What We Learned: Legal Tech NY 2013

Last week, I made my annual pilgrimage to the Big Apple to wade among thousands of legal industry professionals, the majority of whom are involved in some phase of the discovery process. And as is normally the case, the three-day event became a blur.

There are just too many people to see, too many technology platforms to demo, too many sessions to attend. However, Legal Tech does provide that one time of year to focus on the wide array of technology and ancillary service offerings that are integral to our profession. Moreover, it provides a great opportunity to keep abreast of national and global trends in technology and its application to the legal practice.

This year was particularly fruitful, so I’ve come back with 10 observations that are related to the issue du jour: Technology-Assisted Review (TAR). I will delve into more detail in multiple blog posts over the next few weeks, but for now, here are my thoughts and summary on a panel that took on some of the bigger issues.

Part 1

TAR really took center stage at this year’s Legal Tech.  Unlike last year’s treatment of predictive coding technologies (now generically referred to as TAR, correctly or incorrectly), where the discussions largely focused on the uncertainties of computer review and “black box” technology, it’s clear that 2012 was a year in which TAR in all its different varieties was embraced by legal practitioners. This made the panels much less theoretical and much more practical.

Indeed, the panel entitled “Case Studies and Lessons Learned from the Practical Use of Technology-Assisted Review" offered a guided tour of how each of the four panelists uses TAR in his or her areas of specialty.

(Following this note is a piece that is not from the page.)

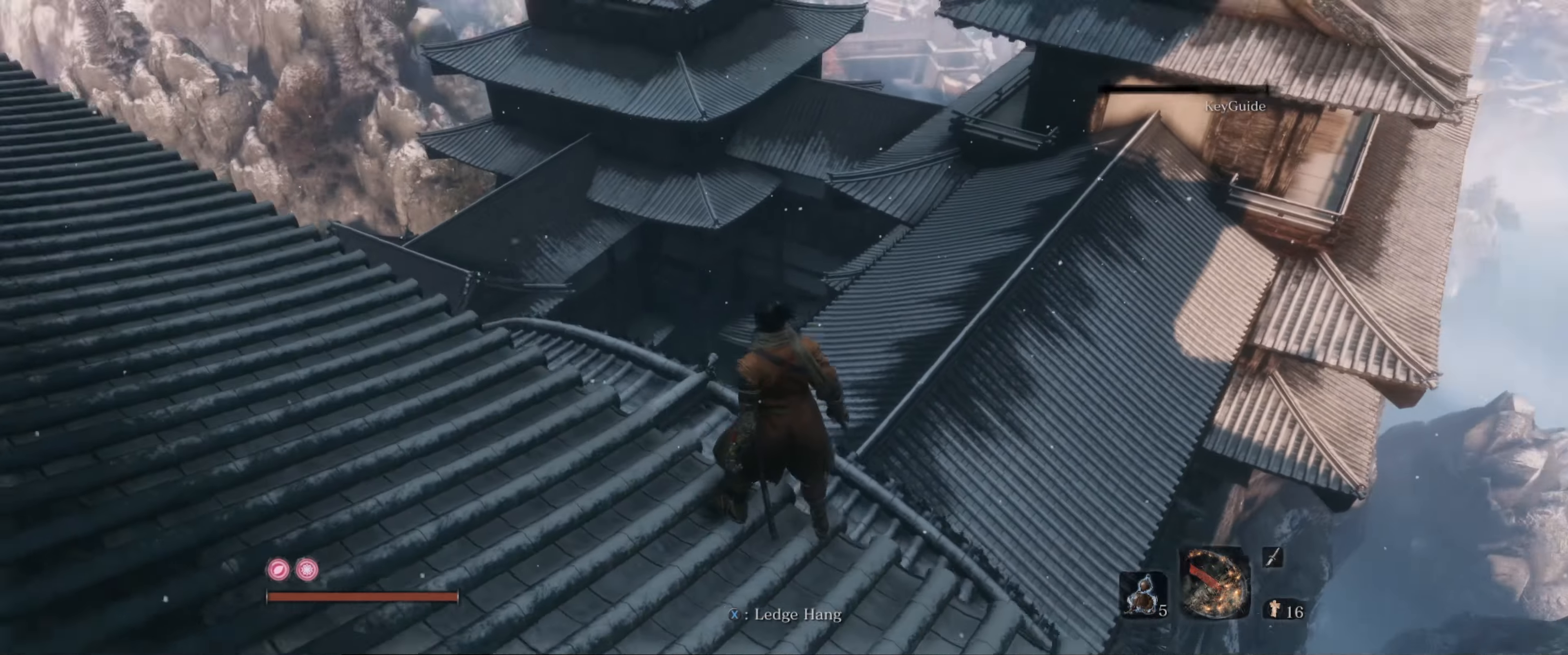
{"dt_ms": 500, "buttons": [], "left_stick": "center", "right_stick": "center", "events": [[33, "right_stick", "center"]]}
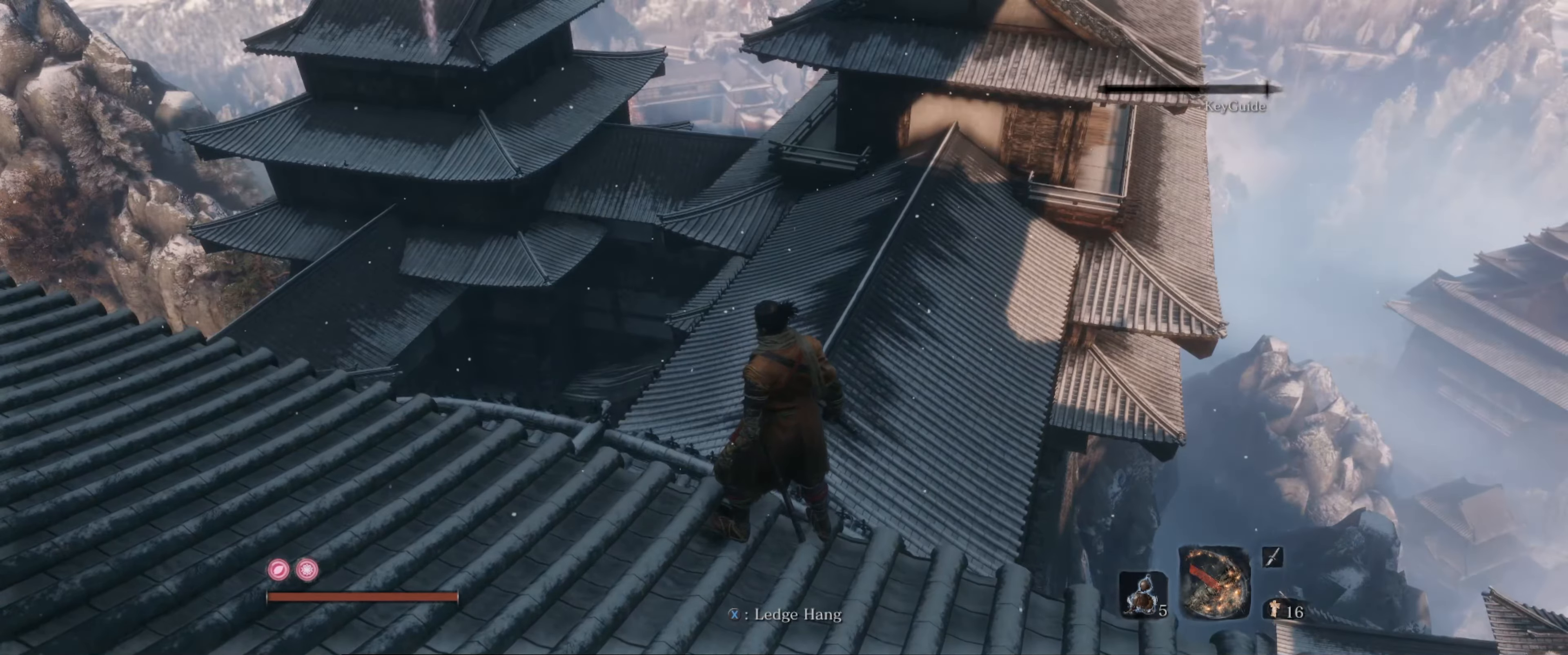
{"dt_ms": 500, "buttons": [], "left_stick": "center", "right_stick": "center", "events": []}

10 observations from the panel discussions

  1. There is no one-size fits all technology or methodology. Sorry, there is no ‘easy’ button. While all panelists had regularly used TAR, none of the panelists used the same technology or even the same approach to using the technologies. However, the panelists were consistent in that they each had clearly defined processes that they followed for each matter. We wholeheartedly agree that there are many tools with different features and benefits and the key to successfully and defensibly utilizing technology is to have customized processes.

  2. You can’t separate the law from technology. As technology continues to advance at warp speed, there’s still no substitute for “good lawyering.” To effectively use and defend the use of TAR, the attorney should follow the same principles that are part of any successful legal strategy. The first is to talk to your client. It is imperative that the attorney spend time with the client and ask questions that are designed to lead to identification of relevant information and examples of documents that can be used in creating seed sets. Ask for acronyms, where they store data and who they communicated with on other side to develop your collection and review strategy.

  3. There is no case that is too small. The potential benefits of using TAR for large data populations are generally well accepted. However, for smaller data populations the panelists agreed that TAR is still helpful in cases with as few as 15,000 documents. In fact, the obstacle in using the technology on cases under 15,000 documents is not that the technology can’t assist in the review; rather, that if doing so required that you seek out a new technology vendor with TAR technology, it may not be worth the additional time and effort. Conversely, if you have a relationship with a technology vendor and have processes built around the applicable TAR technology, the use of TAR is especially helpful to resolve smaller disputes as the costs can be reduced dramatically and the risks of using the technology are much lower.

  4. You do not have to be a technology expert to use TAR. The panelists were asked how many times they had to explain the mathematics behind the algorithms used to train a predictive coding tool. All but one – who happened to have developed her own proprietary TAR module and explained for other purposes – had never been asked to explain the underlying technology that was used in the review.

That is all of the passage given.